The president's chief of staff, Andrew Card, was talking about his boss at a Monitor luncheon the other day, and this is what he had to say:
"He's smarter than you think he is.... He does more homework than you give him credit for doing.... He's always challenging the staff and those around him to counsel him....
"I've never seen him uptight. He has a great ability to put things in perspective. He has a good vision of where he wants to take us.... He also has a great sense of humor. He tells stories. And he likes to joke....
"He loves sports. He reads the sports page before he reads the front page.... He seldom loses his temper. I've seen him frustrated, but not angry....
"He's an early-to-bed, early-to-rise individual, unlike his predecessor, who was late to bed and late to rise. The White House structure would be different under George W. because of this....
"He's respectful of people's schedules. He is punctual. He wants things to be on time....
"He is very decisive. When he makes a decision he makes it.... He takes papers home and is ready to argue about them in the morning. He is very efficient in the use of his time at meetings."
Andy Card obviously likes his boss. But he makes a point of asserting that he isn't - and doesn't want to be - the president's friend. He says he worked closely with George W. during the last GOP national convention, but that it was on a professional, not a personal basis. It was there, he said, that he got valuable insights into how Mr. Bush governed in Texas and, therefore, how he would want his White House set up.
"I work very hard," says Mr. Card, "to have the president's confidence, but not to be his friend - because he has to have the courage to fire me when I'm not doing the job well.
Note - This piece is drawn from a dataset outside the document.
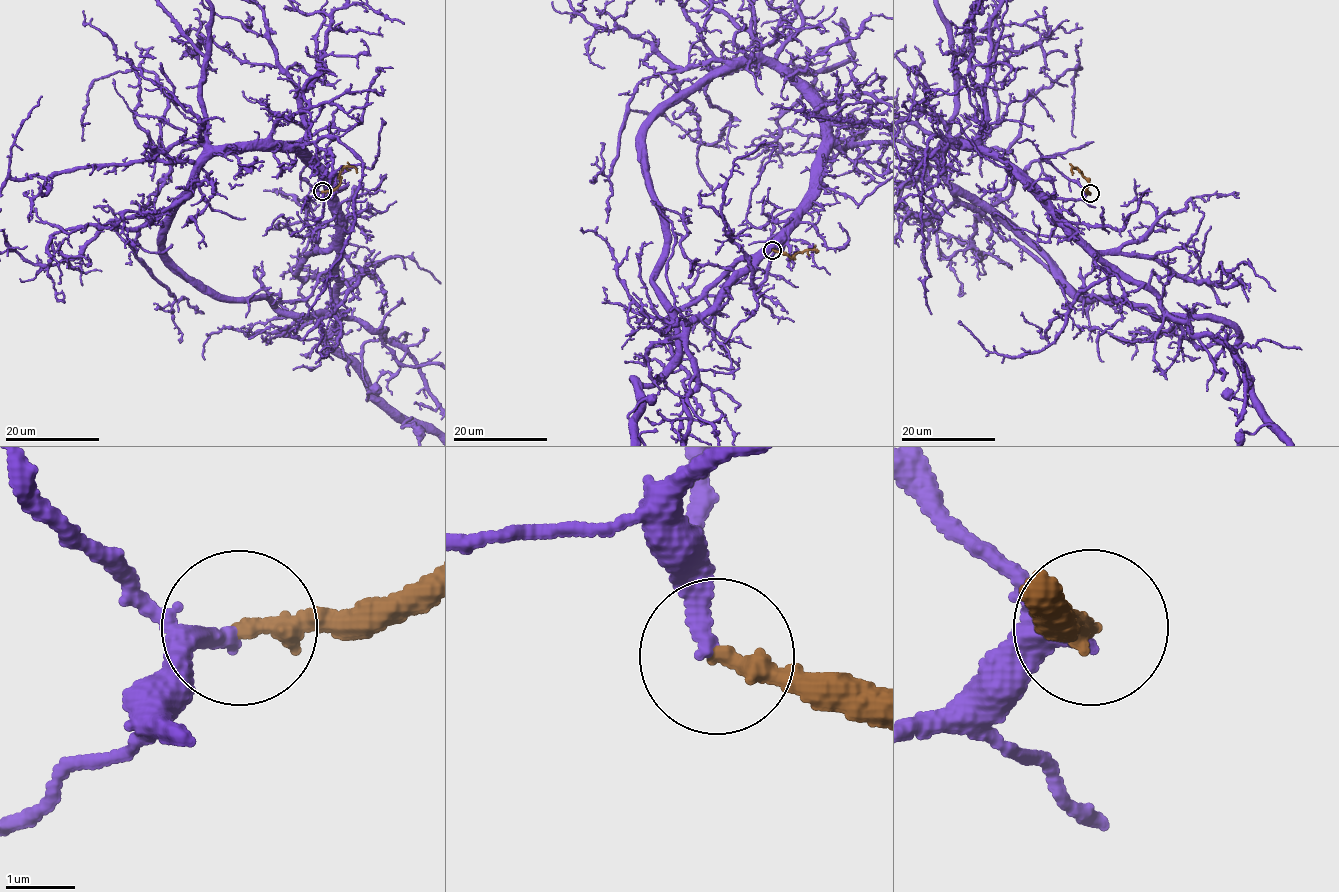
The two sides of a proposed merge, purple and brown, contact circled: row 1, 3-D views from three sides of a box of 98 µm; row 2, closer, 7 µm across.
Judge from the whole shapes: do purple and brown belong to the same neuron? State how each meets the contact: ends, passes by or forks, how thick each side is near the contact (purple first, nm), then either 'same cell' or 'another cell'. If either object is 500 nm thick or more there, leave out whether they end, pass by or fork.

And I've watched too many chiefs of staff linger too long in their jobs because they became the president's friend."
Card has had front-row views of previous White House staffs, first as staff member under President Reagan and his Jim Baker-Ed Meese-Mike Deaver troika, and then as the first President Bush's deputy to Chief of Staff John Sununu.
A reporter broke in with this comment when Card mentioned his work with Sununu: "He was a tough chief of staff, wasn't he?"
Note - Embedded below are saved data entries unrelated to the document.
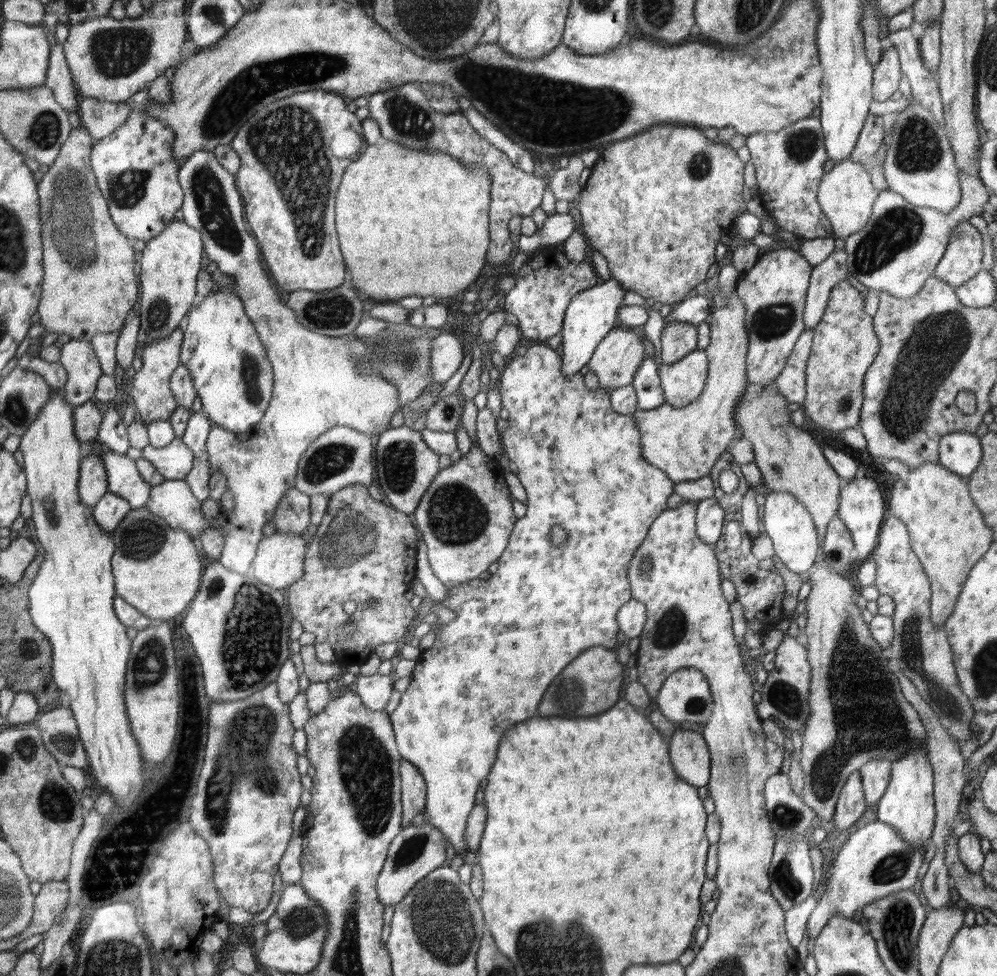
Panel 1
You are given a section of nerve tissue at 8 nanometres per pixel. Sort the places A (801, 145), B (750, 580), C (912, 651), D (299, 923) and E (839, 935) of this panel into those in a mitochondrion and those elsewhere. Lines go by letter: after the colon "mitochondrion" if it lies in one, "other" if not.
A: mitochondrion
B: other
C: mitochondrion
D: mitochondrion
E: other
"Let's put it this way," Card said. "He was quite a challenge."
This response drew laughter from an audience of some 50 journalists, who seemed to be enjoying this inside look at how the White House works under this new president.
"I love John Sununu," Card went on to say. "He is the smartest politician ever - and he will tell you that." (More laughter.) "It was a very interesting White House where structure meant less than it had in any of my experiences in the White House."
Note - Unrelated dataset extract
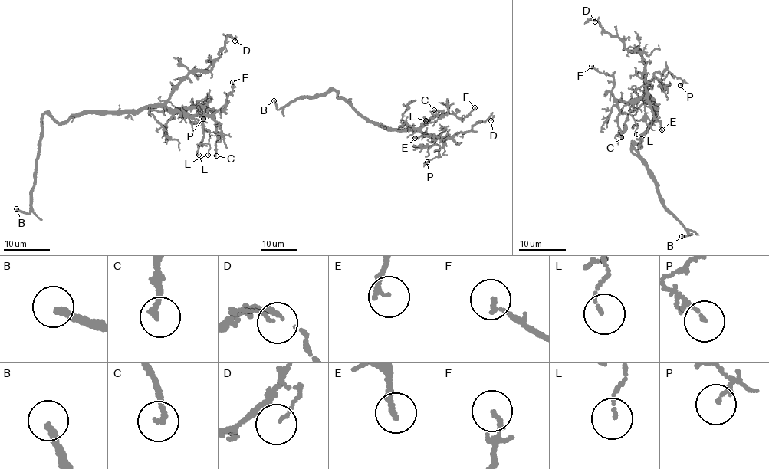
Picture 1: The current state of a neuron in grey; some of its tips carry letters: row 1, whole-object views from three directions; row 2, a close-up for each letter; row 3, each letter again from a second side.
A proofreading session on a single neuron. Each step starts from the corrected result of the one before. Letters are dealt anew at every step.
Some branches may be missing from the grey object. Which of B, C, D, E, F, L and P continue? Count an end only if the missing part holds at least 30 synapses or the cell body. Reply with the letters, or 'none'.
B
Asked what chief of staff he had modeled himself after, Card said, "None." But then he added, "Jim Baker served President Reagan extremely well. And Howard Baker served President Reagan very, very well, during an extremely challenging period...."
Card said he had "become a student of White House structures since Eisenhower," but that he had organized this White House to reflect the personality and style of George W. Bush.
"How do you see your own job?" someone asked Card.
"I am a staffer," he said. "The job of a chief of staff is to complement - spelled with an 'e,' and not compliment with an 'i' - the president. There have been too many chiefs of staff over the years who have complimented their presidents with an 'i': 'It's a wonderful tie, Mr. President.' 'That was a great speech, Mr. President.' I try to complement with an 'e.' In fact, I think that every chief of staff should complement the leadership style of the president."
Whether a chief of staff is successful or not, Card said, "is determined a lot by the times. I hope I am the right chief of staff, for the right president, at the right time. But the times will change, and I might not be the right chief of staff in a different time."